Lonely Places – Watch the Conductor

Lonely Places

But Jesus often withdrew to lonely places and prayed.Luke 5:16, NIV

Sometimes we withdraw to the lonely places, and sometimes we need to withdraw from them. We all need private times to detach from the turmoil and to abide in the Lord’s presence. Jesus often sought lonely places to cultivate the stillness and strength He needed. But when our lonely places are too lonely for too long, our wellbeing is at risk. A report in USA Today claimed a 26 percent increased likelihood of death for those who feel lonely and 29 percent for those who have actual social isolation. According to the report, more people are living alone now than at any time in recorded human history.

Many biblical characters faced isolation and anguish in ways we cannot imagine. King David said, “I am like a pelican of the wilderness” (Psalm 102:6) and “No one cares for my soul” (Psalm 142:4). It helps to remember that even our greatest heroes in Scripture battled loneliness. It isn’t a sin; it’s a temporary situation and sometimes, as in Jesus’ case, it is even beneficial. It provides needed time for prayer.

Whenever you’re in a lonely place, remember that God is there with you, and He always cares for your soul.

Whenever I feel lonely, it helps me to know that a man as great as King David—a man after God’s own heart—could feel just as I do. David Jeremiah


Watch the Conductor

Let us run with perseverance the race marked out for us, fixing our eyes on Jesus, the pioneer and perfecter of faith. Hebrews 12:1–2

World-renowned violinist, Joshua Bell, has an unusual way of leading the Academy of St. Martin in the Fields, a forty-four-member chamber orchestra. Instead of waving a baton he directs while playing his Stradivarius with the other violinists. Bell told Colorado Public Radio, “Even while I’m playing I can give them all kinds of direction and signals that I think only they would understand at this point. They know by every little dip in my violin, or raise in my eyebrow, or the way I draw the bow. They know the sound I’m looking for from the entire orchestra.”

Just as the orchestra members watch Joshua Bell, the Bible instructs us to keep our eyes on Jesus our Lord. After listing many heroes of the faith in Hebrews 11, the writer says, “Therefore, since we are surrounded by such a great cloud of witnesses, let us throw off everything that hinders and the sin that so easily entangles. And let us run with perseverance the race marked out for us, fixing our eyes on Jesus, the pioneer and perfecter of faith”  (Heb. 12:1–2).

Let us keep our eyes on Jesus our Savior as He directs our lives.

Jesus promised, “I am with you always, to the very end of the age” (Matt. 28:20). Because He is, we have the amazing privilege of keeping our eyes on Him while He conducts the music of our lives.

Lord, our eyes look to You this day so we may follow Your direction and live in harmony with You.

Let us keep our eyes on Jesus our Savior as He directs our lives.

By David C. McCasland 


Have you ever walked away from a parent, teacher, coach, or military officer you thought was being too hard on you?

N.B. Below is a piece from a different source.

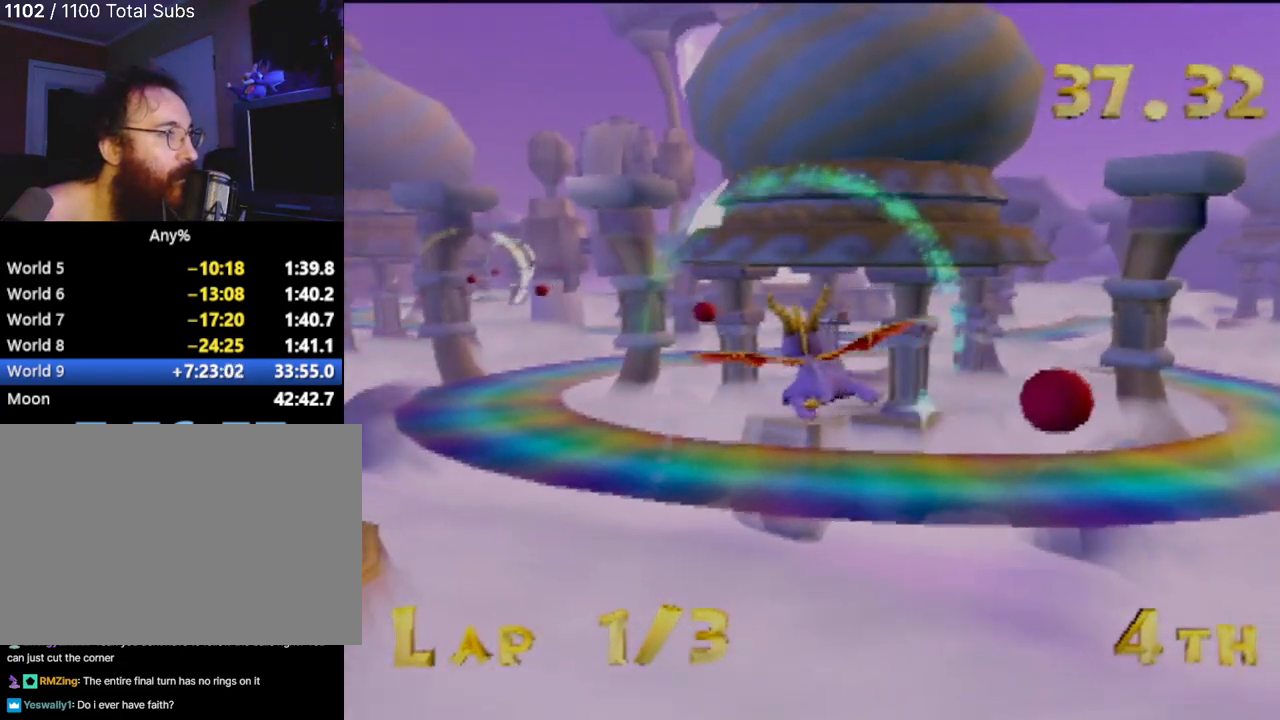
{"buttons": [], "left_stick": "center", "events": [[167, "left_stick", "left"], [484, "left_stick", "center"]]}
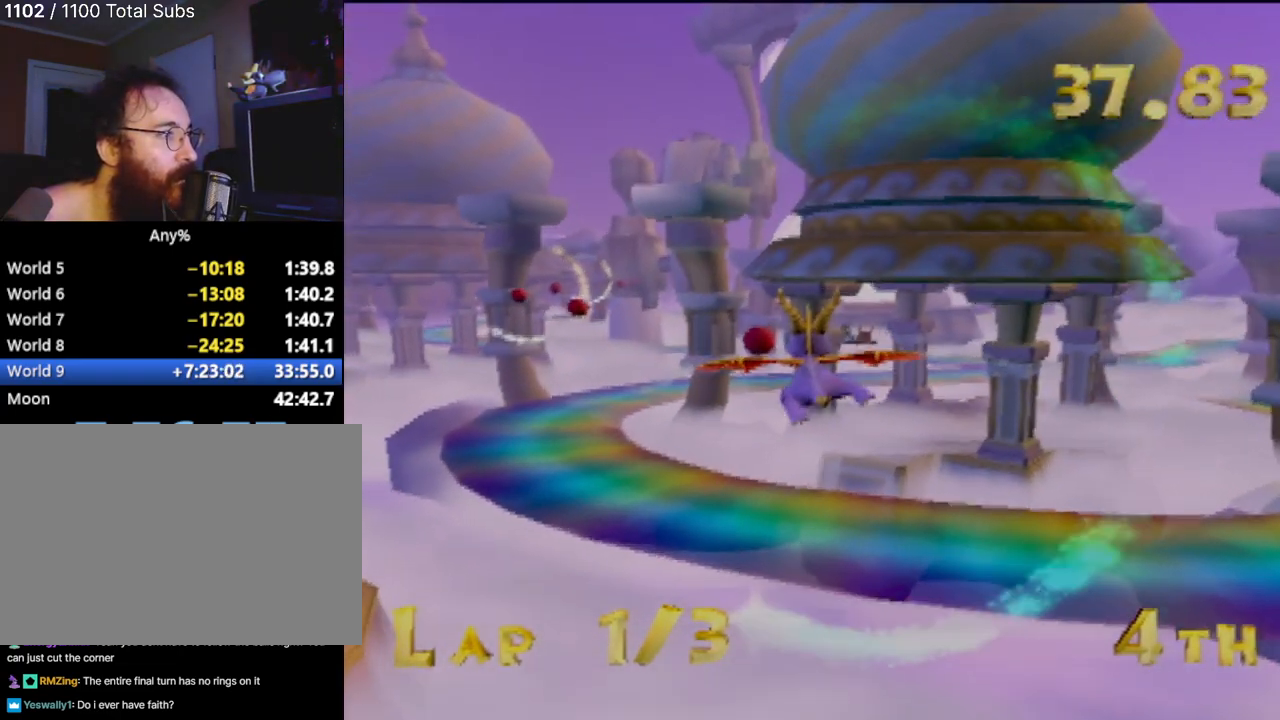
{"buttons": [], "left_stick": "center", "events": [[283, "left_stick", "left"], [367, "left_stick", "center"]]}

The men and women of faith listed in Hebrews 11 must have wondered at times whether their God was asking more of them than they could possibly give. Yet through doubt, personal failure, and unfulfilled dreams, the Bible gives all of them honorable mention—as witnesses to the faith that has been entrusted to us.

Now it’s our turn. When we face fears, we have the opportunity to follow the One who asks us to trust Him in a way that lifts us above own natural inclinations. This is a moment to remember the lingering witness of Jesus’s own disciples who so often heard the words, “Don’t be afraid.” From the stories of those who have gone before us, we are reminded that it was on a road of faith that Jesus and His witnesses suffered to bring others to God.

Jesus invites us to experience for ourselves the honor of being witnesses to His faithfulness even when we struggle to trust Him.